EXTRACTED RECORDS =
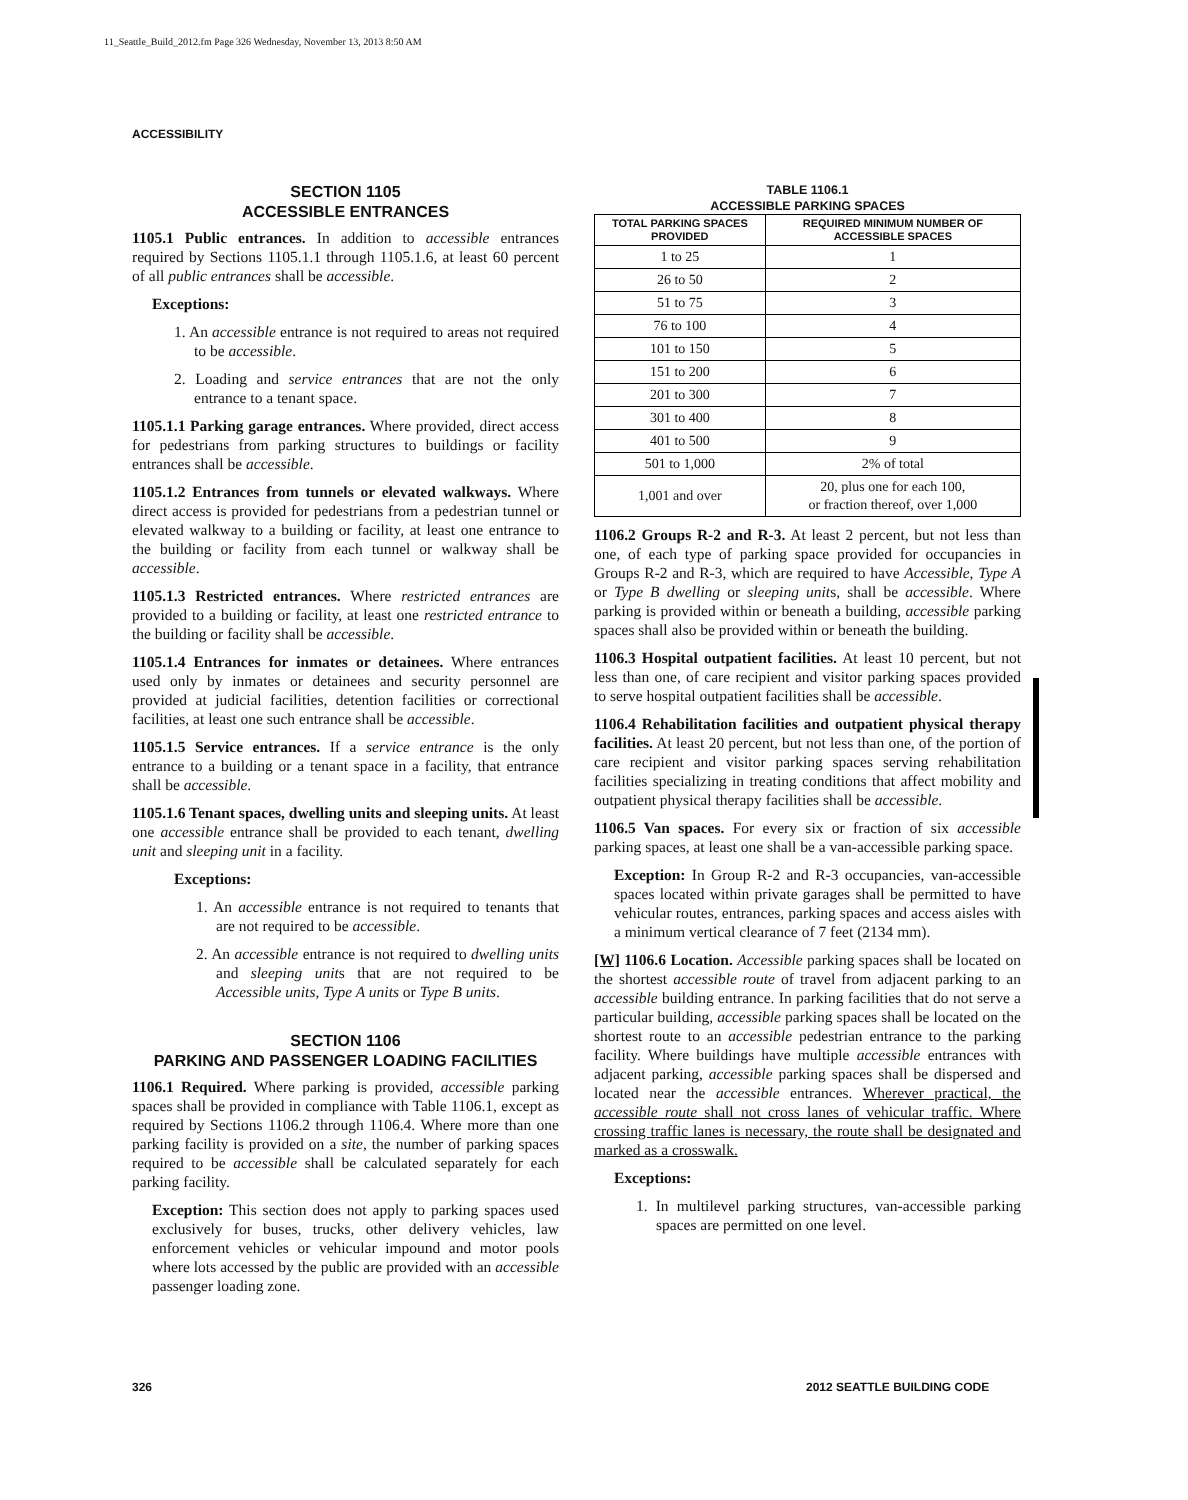11_Seattle_Build_2012.fm Page 326 Wednesday, November 13, 2013 8:50 AM
ACCESSIBILITY
SECTION 1105
ACCESSIBLE ENTRANCES
1105.1 Public entrances. In addition to accessible entrances required by Sections 1105.1.1 through 1105.1.6, at least 60 percent of all public entrances shall be accessible.
Exceptions:
1. An accessible entrance is not required to areas not required to be accessible.
2. Loading and service entrances that are not the only entrance to a tenant space.
1105.1.1 Parking garage entrances. Where provided, direct access for pedestrians from parking structures to buildings or facility entrances shall be accessible.
1105.1.2 Entrances from tunnels or elevated walkways. Where direct access is provided for pedestrians from a pedestrian tunnel or elevated walkway to a building or facility, at least one entrance to the building or facility from each tunnel or walkway shall be accessible.
1105.1.3 Restricted entrances. Where restricted entrances are provided to a building or facility, at least one restricted entrance to the building or facility shall be accessible.
1105.1.4 Entrances for inmates or detainees. Where entrances used only by inmates or detainees and security personnel are provided at judicial facilities, detention facilities or correctional facilities, at least one such entrance shall be accessible.
1105.1.5 Service entrances. If a service entrance is the only entrance to a building or a tenant space in a facility, that entrance shall be accessible.
1105.1.6 Tenant spaces, dwelling units and sleeping units. At least one accessible entrance shall be provided to each tenant, dwelling unit and sleeping unit in a facility.
Exceptions:
1. An accessible entrance is not required to tenants that are not required to be accessible.
2. An accessible entrance is not required to dwelling units and sleeping units that are not required to be Accessible units, Type A units or Type B units.
SECTION 1106
PARKING AND PASSENGER LOADING FACILITIES
1106.1 Required. Where parking is provided, accessible parking spaces shall be provided in compliance with Table 1106.1, except as required by Sections 1106.2 through 1106.4. Where more than one parking facility is provided on a site, the number of parking spaces required to be accessible shall be calculated separately for each parking facility.
Exception: This section does not apply to parking spaces used exclusively for buses, trucks, other delivery vehicles, law enforcement vehicles or vehicular impound and motor pools where lots accessed by the public are provided with an accessible passenger loading zone.
TABLE 1106.1
ACCESSIBLE PARKING SPACES
| TOTAL PARKING SPACES PROVIDED | REQUIRED MINIMUM NUMBER OF ACCESSIBLE SPACES |
| --- | --- |
| 1 to 25 | 1 |
| 26 to 50 | 2 |
| 51 to 75 | 3 |
| 76 to 100 | 4 |
| 101 to 150 | 5 |
| 151 to 200 | 6 |
| 201 to 300 | 7 |
| 301 to 400 | 8 |
| 401 to 500 | 9 |
| 501 to 1,000 | 2% of total |
| 1,001 and over | 20, plus one for each 100, or fraction thereof, over 1,000 |
1106.2 Groups R-2 and R-3. At least 2 percent, but not less than one, of each type of parking space provided for occupancies in Groups R-2 and R-3, which are required to have Accessible, Type A or Type B dwelling or sleeping units, shall be accessible. Where parking is provided within or beneath a building, accessible parking spaces shall also be provided within or beneath the building.
1106.3 Hospital outpatient facilities. At least 10 percent, but not less than one, of care recipient and visitor parking spaces provided to serve hospital outpatient facilities shall be accessible.
1106.4 Rehabilitation facilities and outpatient physical therapy facilities. At least 20 percent, but not less than one, of the portion of care recipient and visitor parking spaces serving rehabilitation facilities specializing in treating conditions that affect mobility and outpatient physical therapy facilities shall be accessible.
1106.5 Van spaces. For every six or fraction of six accessible parking spaces, at least one shall be a van-accessible parking space.
Exception: In Group R-2 and R-3 occupancies, van-accessible spaces located within private garages shall be permitted to have vehicular routes, entrances, parking spaces and access aisles with a minimum vertical clearance of 7 feet (2134 mm).
[W] 1106.6 Location. Accessible parking spaces shall be located on the shortest accessible route of travel from adjacent parking to an accessible building entrance. In parking facilities that do not serve a particular building, accessible parking spaces shall be located on the shortest route to an accessible pedestrian entrance to the parking facility. Where buildings have multiple accessible entrances with adjacent parking, accessible parking spaces shall be dispersed and located near the accessible entrances. Wherever practical, the accessible route shall not cross lanes of vehicular traffic. Where crossing traffic lanes is necessary, the route shall be designated and marked as a crosswalk.
Exceptions:
1. In multilevel parking structures, van-accessible parking spaces are permitted on one level.
326 2012 SEATTLE BUILDING CODE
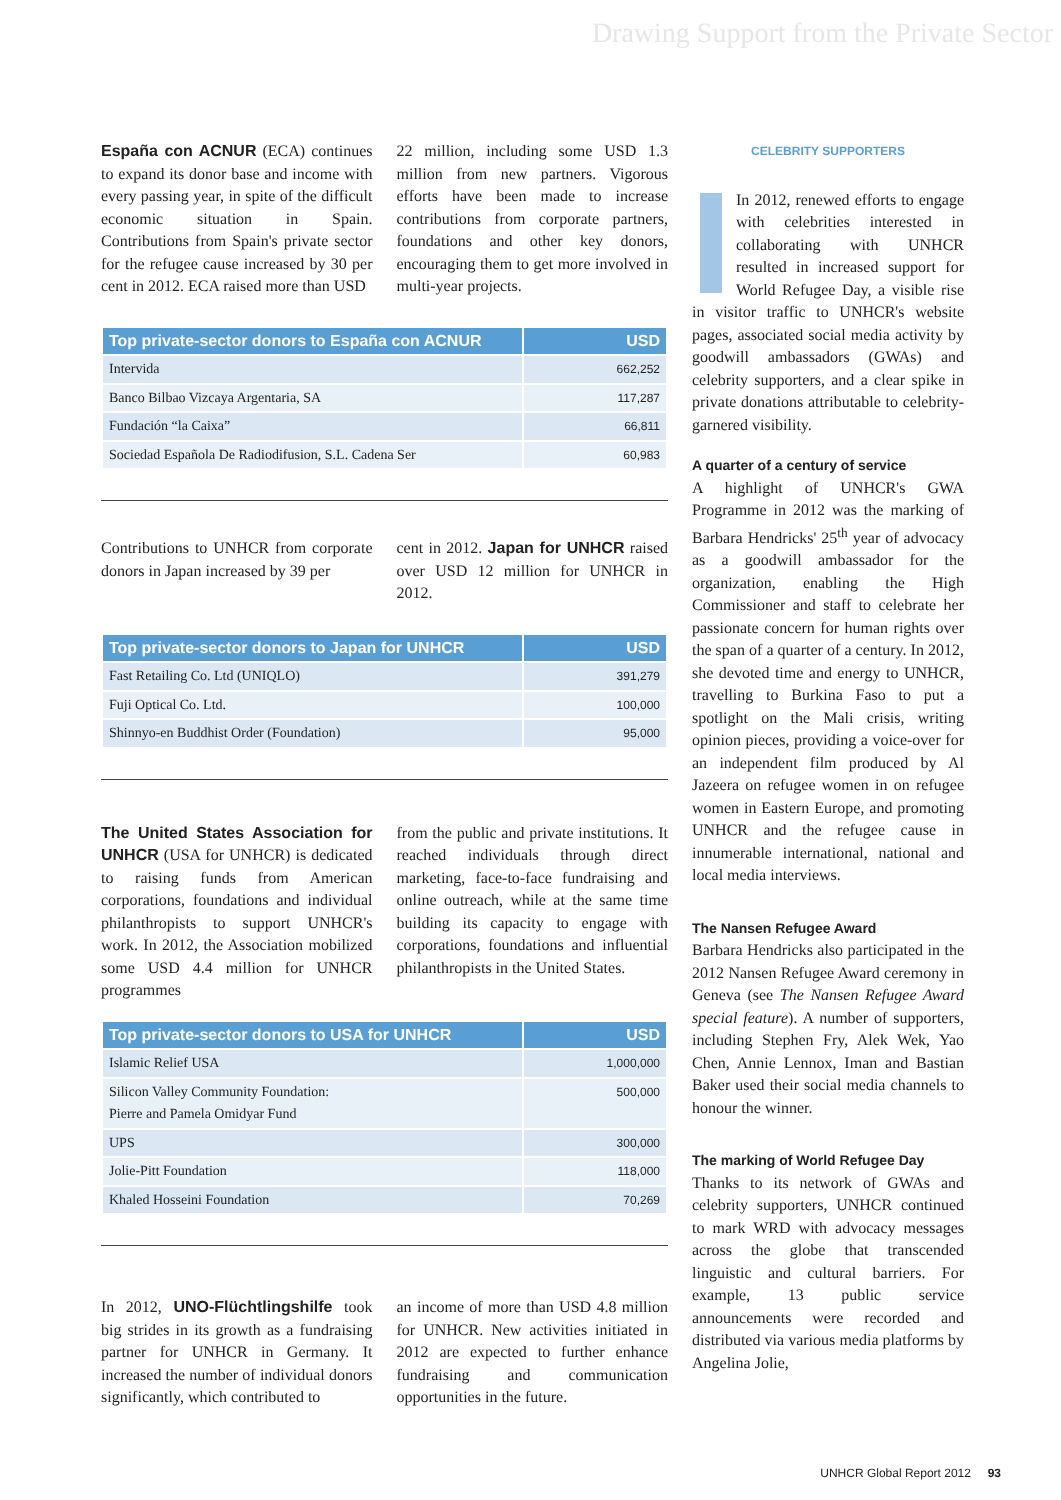Drawing Support from the Private Sector
España con ACNUR (ECA) continues to expand its donor base and income with every passing year, in spite of the difficult economic situation in Spain. Contributions from Spain's private sector for the refugee cause increased by 30 per cent in 2012. ECA raised more than USD
22 million, including some USD 1.3 million from new partners. Vigorous efforts have been made to increase contributions from corporate partners, foundations and other key donors, encouraging them to get more involved in multi-year projects.
| Top private-sector donors to España con ACNUR | USD |
| --- | --- |
| Intervida | 662,252 |
| Banco Bilbao Vizcaya Argentaria, SA | 117,287 |
| Fundación “la Caixa” | 66,811 |
| Sociedad Española De Radiodifusion, S.L. Cadena Ser | 60,983 |
Contributions to UNHCR from corporate donors in Japan increased by 39 per
cent in 2012. Japan for UNHCR raised over USD 12 million for UNHCR in 2012.
| Top private-sector donors to Japan for UNHCR | USD |
| --- | --- |
| Fast Retailing Co. Ltd (UNIQLO) | 391,279 |
| Fuji Optical Co. Ltd. | 100,000 |
| Shinnyo-en Buddhist Order (Foundation) | 95,000 |
The United States Association for UNHCR (USA for UNHCR) is dedicated to raising funds from American corporations, foundations and individual philanthropists to support UNHCR's work. In 2012, the Association mobilized some USD 4.4 million for UNHCR programmes
from the public and private institutions. It reached individuals through direct marketing, face-to-face fundraising and online outreach, while at the same time building its capacity to engage with corporations, foundations and influential philanthropists in the United States.
| Top private-sector donors to USA for UNHCR | USD |
| --- | --- |
| Islamic Relief USA | 1,000,000 |
| Silicon Valley Community Foundation: Pierre and Pamela Omidyar Fund | 500,000 |
| UPS | 300,000 |
| Jolie-Pitt Foundation | 118,000 |
| Khaled Hosseini Foundation | 70,269 |
In 2012, UNO-Flüchtlingshilfe took big strides in its growth as a fundraising partner for UNHCR in Germany. It increased the number of individual donors significantly, which contributed to
an income of more than USD 4.8 million for UNHCR. New activities initiated in 2012 are expected to further enhance fundraising and communication opportunities in the future.
CELEBRITY SUPPORTERS
In 2012, renewed efforts to engage with celebrities interested in collaborating with UNHCR resulted in increased support for World Refugee Day, a visible rise in visitor traffic to UNHCR's website pages, associated social media activity by goodwill ambassadors (GWAs) and celebrity supporters, and a clear spike in private donations attributable to celebrity-garnered visibility.
A quarter of a century of service
A highlight of UNHCR's GWA Programme in 2012 was the marking of Barbara Hendricks' 25<sup>th</sup> year of advocacy as a goodwill ambassador for the organization, enabling the High Commissioner and staff to celebrate her passionate concern for human rights over the span of a quarter of a century. In 2012, she devoted time and energy to UNHCR, travelling to Burkina Faso to put a spotlight on the Mali crisis, writing opinion pieces, providing a voice-over for an independent film produced by Al Jazeera on refugee women in on refugee women in Eastern Europe, and promoting UNHCR and the refugee cause in innumerable international, national and local media interviews.
The Nansen Refugee Award
Barbara Hendricks also participated in the 2012 Nansen Refugee Award ceremony in Geneva (see The Nansen Refugee Award special feature). A number of supporters, including Stephen Fry, Alek Wek, Yao Chen, Annie Lennox, Iman and Bastian Baker used their social media channels to honour the winner.
The marking of World Refugee Day
Thanks to its network of GWAs and celebrity supporters, UNHCR continued to mark WRD with advocacy messages across the globe that transcended linguistic and cultural barriers. For example, 13 public service announcements were recorded and distributed via various media platforms by Angelina Jolie,
UNHCR Global Report 2012 93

WHAT THIS TASK INVOLVES = Keeping the pictures out, output the records from above exactly and completely.

ANSWER TO THE PROBLEM =
11_Seattle_Build_2012.fm Page 326 Wednesday, November 13, 2013 8:50 AM
ACCESSIBILITY
SECTION 1105
ACCESSIBLE ENTRANCES
1105.1 Public entrances. In addition to accessible entrances required by Sections 1105.1.1 through 1105.1.6, at least 60 percent of all public entrances shall be accessible.
Exceptions:
1. An accessible entrance is not required to areas not required to be accessible.
2. Loading and service entrances that are not the only entrance to a tenant space.
1105.1.1 Parking garage entrances. Where provided, direct access for pedestrians from parking structures to buildings or facility entrances shall be accessible.
1105.1.2 Entrances from tunnels or elevated walkways. Where direct access is provided for pedestrians from a pedestrian tunnel or elevated walkway to a building or facility, at least one entrance to the building or facility from each tunnel or walkway shall be accessible.
1105.1.3 Restricted entrances. Where restricted entrances are provided to a building or facility, at least one restricted entrance to the building or facility shall be accessible.
1105.1.4 Entrances for inmates or detainees. Where entrances used only by inmates or detainees and security personnel are provided at judicial facilities, detention facilities or correctional facilities, at least one such entrance shall be accessible.
1105.1.5 Service entrances. If a service entrance is the only entrance to a building or a tenant space in a facility, that entrance shall be accessible.
1105.1.6 Tenant spaces, dwelling units and sleeping units. At least one accessible entrance shall be provided to each tenant, dwelling unit and sleeping unit in a facility.
Exceptions:
1. An accessible entrance is not required to tenants that are not required to be accessible.
2. An accessible entrance is not required to dwelling units and sleeping units that are not required to be Accessible units, Type A units or Type B units.
SECTION 1106
PARKING AND PASSENGER LOADING FACILITIES
1106.1 Required. Where parking is provided, accessible parking spaces shall be provided in compliance with Table 1106.1, except as required by Sections 1106.2 through 1106.4. Where more than one parking facility is provided on a site, the number of parking spaces required to be accessible shall be calculated separately for each parking facility.
Exception: This section does not apply to parking spaces used exclusively for buses, trucks, other delivery vehicles, law enforcement vehicles or vehicular impound and motor pools where lots accessed by the public are provided with an accessible passenger loading zone.
TABLE 1106.1
ACCESSIBLE PARKING SPACES
| TOTAL PARKING SPACES PROVIDED | REQUIRED MINIMUM NUMBER OF ACCESSIBLE SPACES |
| --- | --- |
| 1 to 25 | 1 |
| 26 to 50 | 2 |
| 51 to 75 | 3 |
| 76 to 100 | 4 |
| 101 to 150 | 5 |
| 151 to 200 | 6 |
| 201 to 300 | 7 |
| 301 to 400 | 8 |
| 401 to 500 | 9 |
| 501 to 1,000 | 2% of total |
| 1,001 and over | 20, plus one for each 100, or fraction thereof, over 1,000 |
1106.2 Groups R-2 and R-3. At least 2 percent, but not less than one, of each type of parking space provided for occupancies in Groups R-2 and R-3, which are required to have Accessible, Type A or Type B dwelling or sleeping units, shall be accessible. Where parking is provided within or beneath a building, accessible parking spaces shall also be provided within or beneath the building.
1106.3 Hospital outpatient facilities. At least 10 percent, but not less than one, of care recipient and visitor parking spaces provided to serve hospital outpatient facilities shall be accessible.
1106.4 Rehabilitation facilities and outpatient physical therapy facilities. At least 20 percent, but not less than one, of the portion of care recipient and visitor parking spaces serving rehabilitation facilities specializing in treating conditions that affect mobility and outpatient physical therapy facilities shall be accessible.
1106.5 Van spaces. For every six or fraction of six accessible parking spaces, at least one shall be a van-accessible parking space.
Exception: In Group R-2 and R-3 occupancies, van-accessible spaces located within private garages shall be permitted to have vehicular routes, entrances, parking spaces and access aisles with a minimum vertical clearance of 7 feet (2134 mm).
[W] 1106.6 Location. Accessible parking spaces shall be located on the shortest accessible route of travel from adjacent parking to an accessible building entrance. In parking facilities that do not serve a particular building, accessible parking spaces shall be located on the shortest route to an accessible pedestrian entrance to the parking facility. Where buildings have multiple accessible entrances with adjacent parking, accessible parking spaces shall be dispersed and located near the accessible entrances. Wherever practical, the accessible route shall not cross lanes of vehicular traffic. Where crossing traffic lanes is necessary, the route shall be designated and marked as a crosswalk.
Exceptions:
1. In multilevel parking structures, van-accessible parking spaces are permitted on one level.
326 2012 SEATTLE BUILDING CODE
Drawing Support from the Private Sector
España con ACNUR (ECA) continues to expand its donor base and income with every passing year, in spite of the difficult economic situation in Spain. Contributions from Spain's private sector for the refugee cause increased by 30 per cent in 2012. ECA raised more than USD
22 million, including some USD 1.3 million from new partners. Vigorous efforts have been made to increase contributions from corporate partners, foundations and other key donors, encouraging them to get more involved in multi-year projects.
| Top private-sector donors to España con ACNUR | USD |
| --- | --- |
| Intervida | 662,252 |
| Banco Bilbao Vizcaya Argentaria, SA | 117,287 |
| Fundación “la Caixa” | 66,811 |
| Sociedad Española De Radiodifusion, S.L. Cadena Ser | 60,983 |
Contributions to UNHCR from corporate donors in Japan increased by 39 per
cent in 2012. Japan for UNHCR raised over USD 12 million for UNHCR in 2012.
| Top private-sector donors to Japan for UNHCR | USD |
| --- | --- |
| Fast Retailing Co. Ltd (UNIQLO) | 391,279 |
| Fuji Optical Co. Ltd. | 100,000 |
| Shinnyo-en Buddhist Order (Foundation) | 95,000 |
The United States Association for UNHCR (USA for UNHCR) is dedicated to raising funds from American corporations, foundations and individual philanthropists to support UNHCR's work. In 2012, the Association mobilized some USD 4.4 million for UNHCR programmes
from the public and private institutions. It reached individuals through direct marketing, face-to-face fundraising and online outreach, while at the same time building its capacity to engage with corporations, foundations and influential philanthropists in the United States.
| Top private-sector donors to USA for UNHCR | USD |
| --- | --- |
| Islamic Relief USA | 1,000,000 |
| Silicon Valley Community Foundation: Pierre and Pamela Omidyar Fund | 500,000 |
| UPS | 300,000 |
| Jolie-Pitt Foundation | 118,000 |
| Khaled Hosseini Foundation | 70,269 |
In 2012, UNO-Flüchtlingshilfe took big strides in its growth as a fundraising partner for UNHCR in Germany. It increased the number of individual donors significantly, which contributed to
an income of more than USD 4.8 million for UNHCR. New activities initiated in 2012 are expected to further enhance fundraising and communication opportunities in the future.
CELEBRITY SUPPORTERS
In 2012, renewed efforts to engage with celebrities interested in collaborating with UNHCR resulted in increased support for World Refugee Day, a visible rise in visitor traffic to UNHCR's website pages, associated social media activity by goodwill ambassadors (GWAs) and celebrity supporters, and a clear spike in private donations attributable to celebrity-garnered visibility.
A quarter of a century of service
A highlight of UNHCR's GWA Programme in 2012 was the marking of Barbara Hendricks' 25<sup>th</sup> year of advocacy as a goodwill ambassador for the organization, enabling the High Commissioner and staff to celebrate her passionate concern for human rights over the span of a quarter of a century. In 2012, she devoted time and energy to UNHCR, travelling to Burkina Faso to put a spotlight on the Mali crisis, writing opinion pieces, providing a voice-over for an independent film produced by Al Jazeera on refugee women in on refugee women in Eastern Europe, and promoting UNHCR and the refugee cause in innumerable international, national and local media interviews.
The Nansen Refugee Award
Barbara Hendricks also participated in the 2012 Nansen Refugee Award ceremony in Geneva (see The Nansen Refugee Award special feature). A number of supporters, including Stephen Fry, Alek Wek, Yao Chen, Annie Lennox, Iman and Bastian Baker used their social media channels to honour the winner.
The marking of World Refugee Day
Thanks to its network of GWAs and celebrity supporters, UNHCR continued to mark WRD with advocacy messages across the globe that transcended linguistic and cultural barriers. For example, 13 public service announcements were recorded and distributed via various media platforms by Angelina Jolie,
UNHCR Global Report 2012 93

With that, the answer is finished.